“To be Africa’s leading company through pioneering global best practices and playing an integral role in achieving Africa’s unlimited potential.” This is the official vision of Stallion Group, the west African conglomerate that is currently manufacturing cars in Nigeria. In May 2014, they began delivering made-in-Nigeria Nissan vehicles and now they are fulfilling their promise of manufacturing and assembling Hyundai range of vehicles. As of 2010 Stallion Group was operating in 18 countries in West Africa; it is a privately owned business promoted by the Vaswani Family and spearheaded by Sunil Vaswani. They have been in the market for over 40 years and there is clearly no stopping as they grow their empire and better the lives of millions of Africans. Besides dealing in the car manufacturing business the Stallion Group is active in many other sectors such as the trading, industrial, agribusiness, steel, sugar and IT sectors, just to name a few.
At the launch of the new project, Mr Sunil Vaswani commented that the new vehicles will be affordable so as to give Nigerians some breathing room from the choke-hold that they are currently experiencing from wholesale vehicle importers. This basically means that more Nigerians will be able to achieve the universal dream of owning a car. As it stands there are only 31 cars per 1000 people in the populous country, where there a hundreds of thousands of entrepreneurs who are dying for a car or a truck to help them grow their businesses. More importantly however, is the impact this will have on the (according to the Brookings Institute) 11.1 million unemployed youth in the country. The made-in-Nigeria vehicles are being assembled at the Hyundai motor plant in Lagos where a large majority of the unemployed youth reside.

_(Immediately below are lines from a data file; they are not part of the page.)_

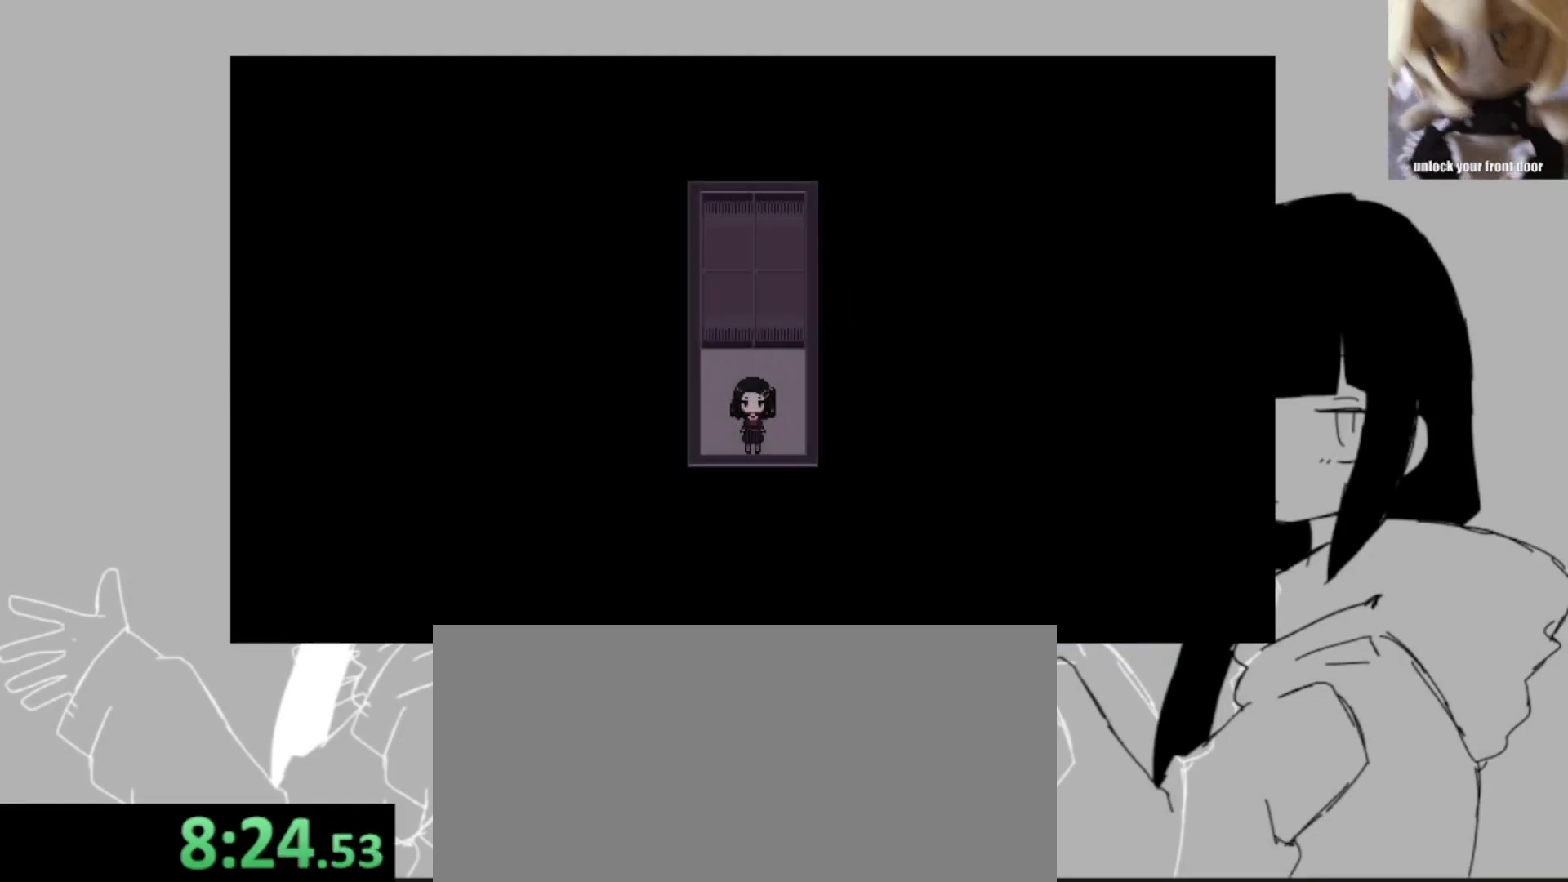
{"keys": ["shift_l"], "events": [[67, "z", "down"], [167, "z", "up"]]}
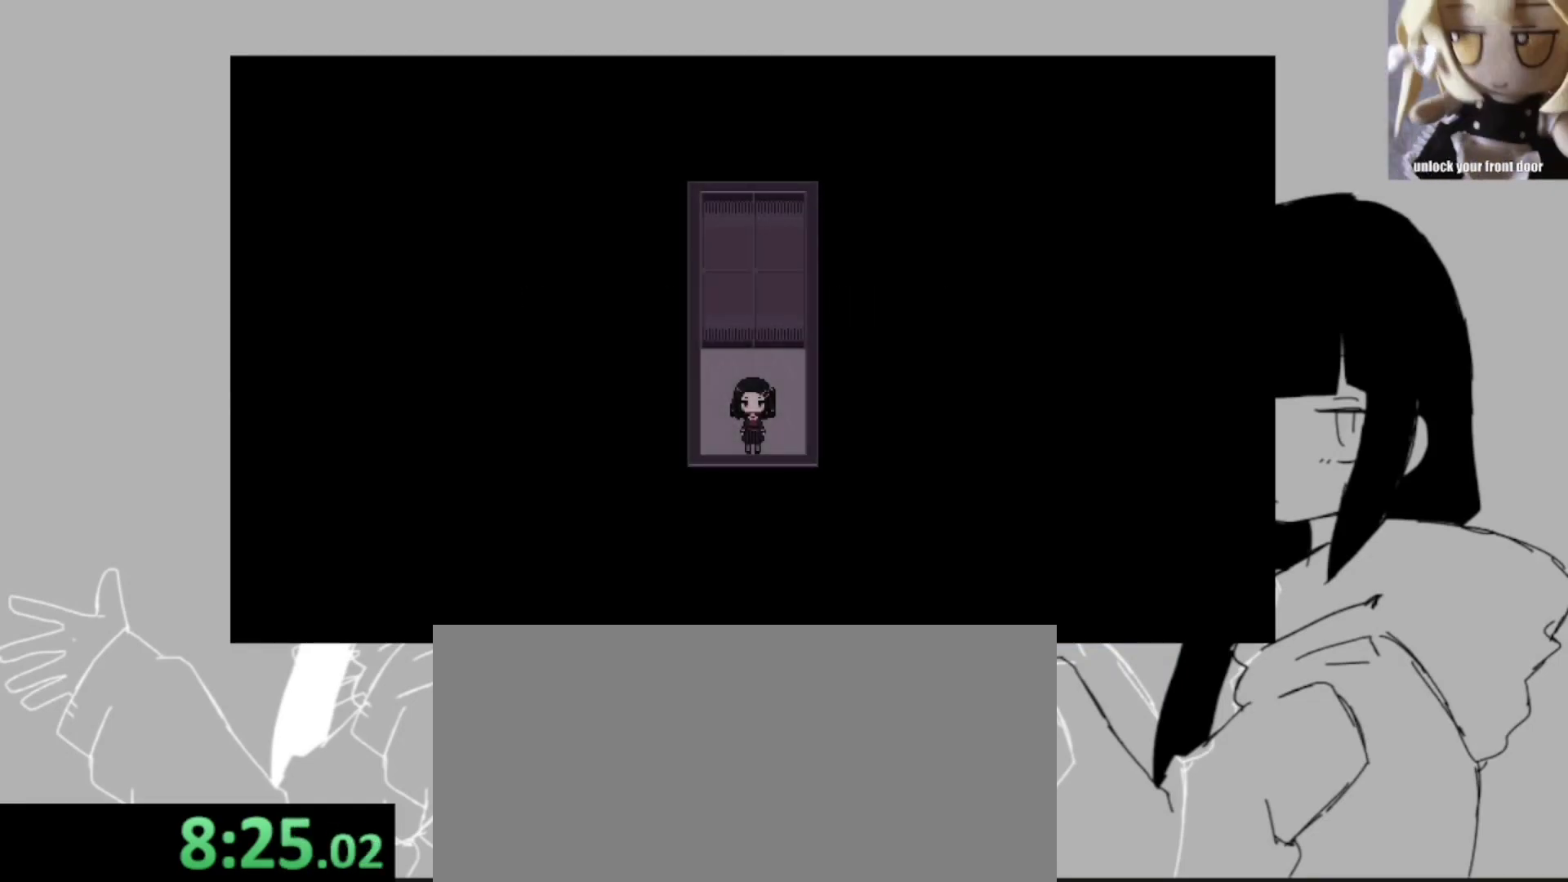
{"keys": ["shift_l"], "events": []}
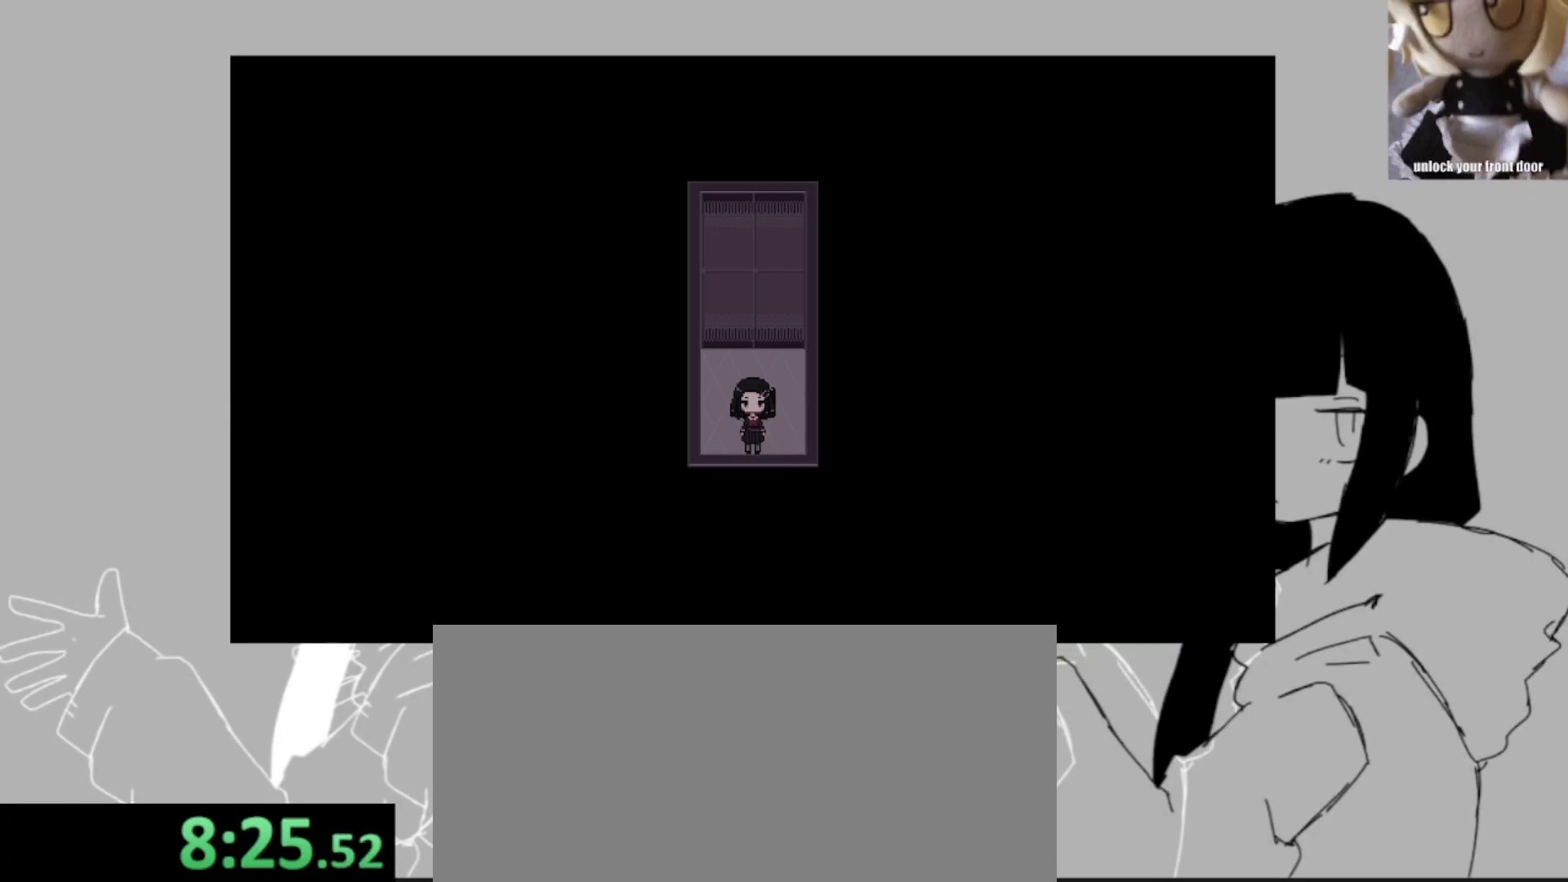
{"keys": ["shift_l"], "events": []}
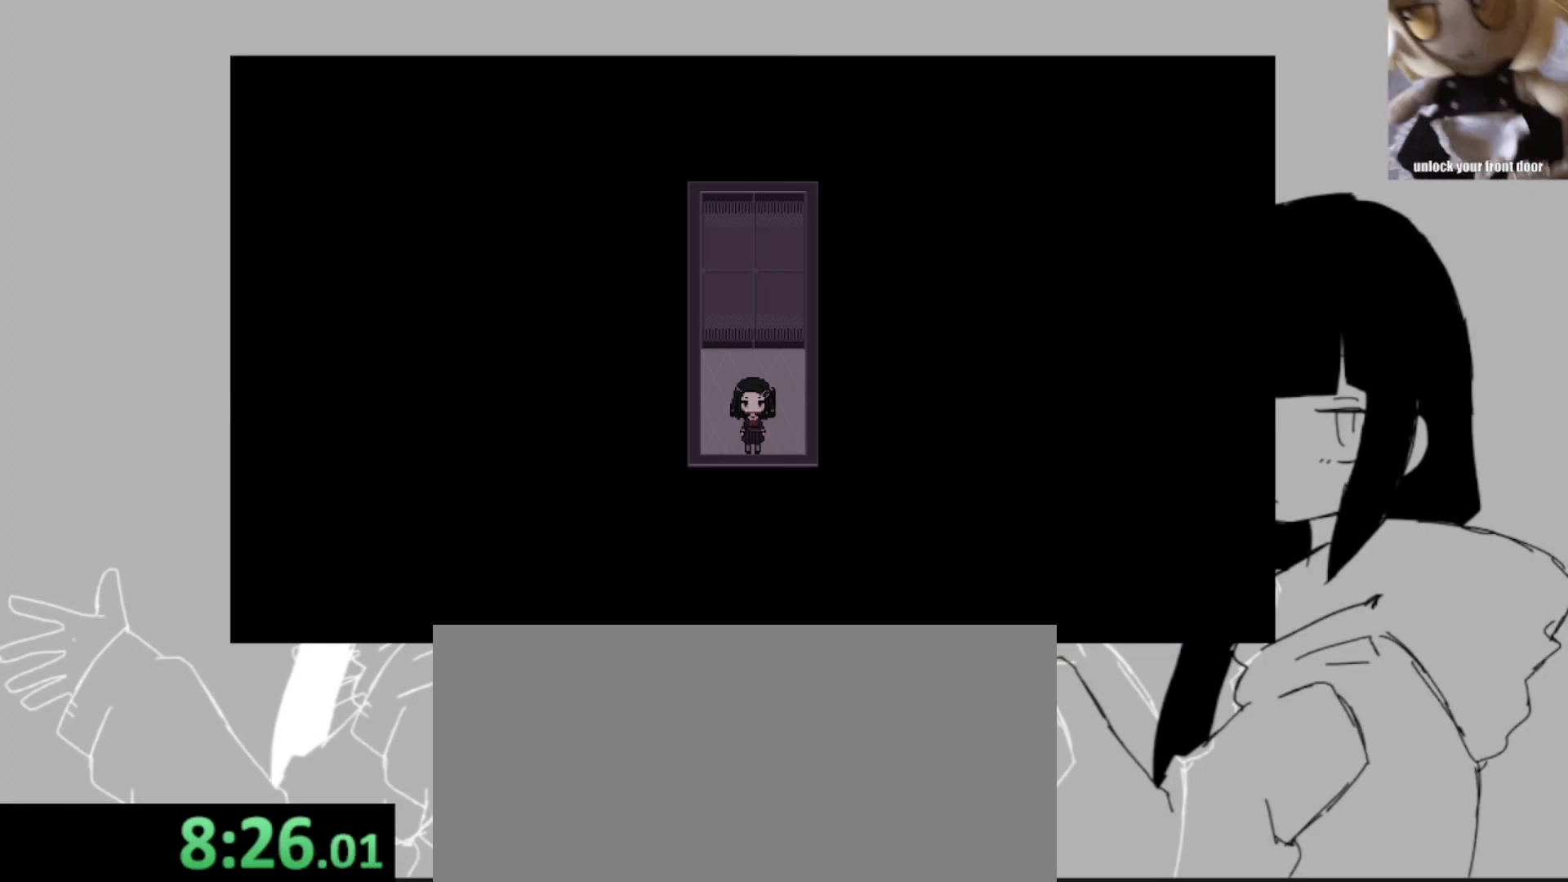
{"keys": ["shift_l"], "events": []}
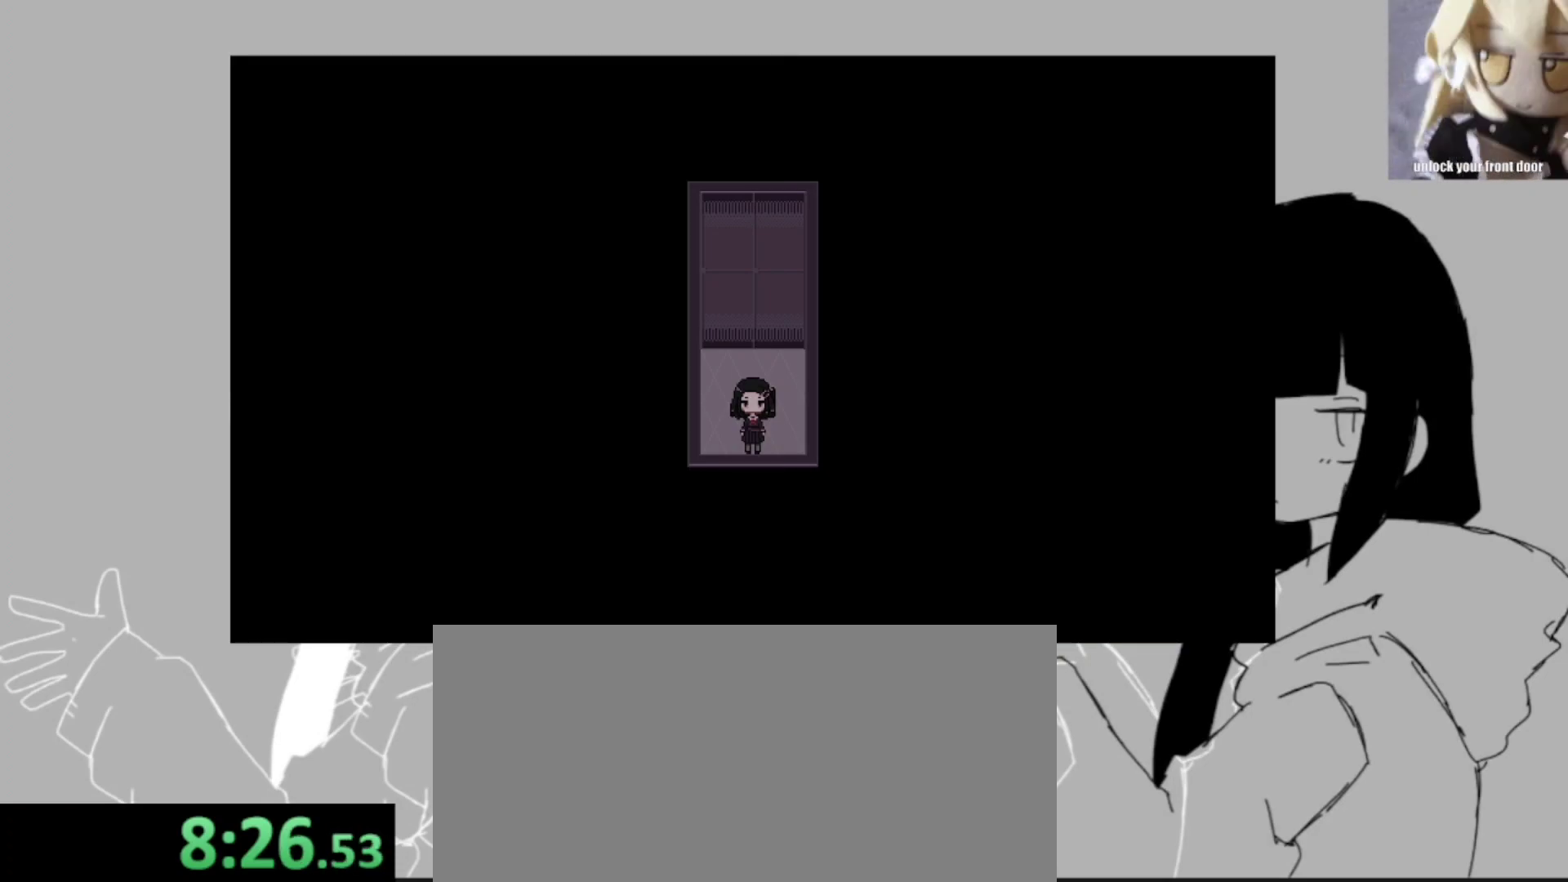
{"keys": ["shift_l", "z"], "events": [[333, "z", "down"], [400, "z", "up"], [467, "z", "down"]]}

Above and beyond providing unemployment, and offering cheaper cars, the contribution that this will have on the economy is unprecedented. It is no secret that with Boko Haram problem and falling oil prices, the Nigerian economy is in crisis. What the made-in-Nigeria cars could mean is that Nigeria can now start exporting cars to other African countries looking to buy less-expensive cars as well. Currently exports are at $97.46 billion and 95% of that comes from petroleum and petroleum based products, which is completely unsustainable. Made-in-Nigeria cars could be the solution that Nigerian economists could be looking for. It is something that the President and the Minister of Industry, Trade and Investment Dr Olusegun Aganga realized and thus played “indefatigable supervisory roles” reported by Tokunbo Aromolaran who is the managing director of the plant.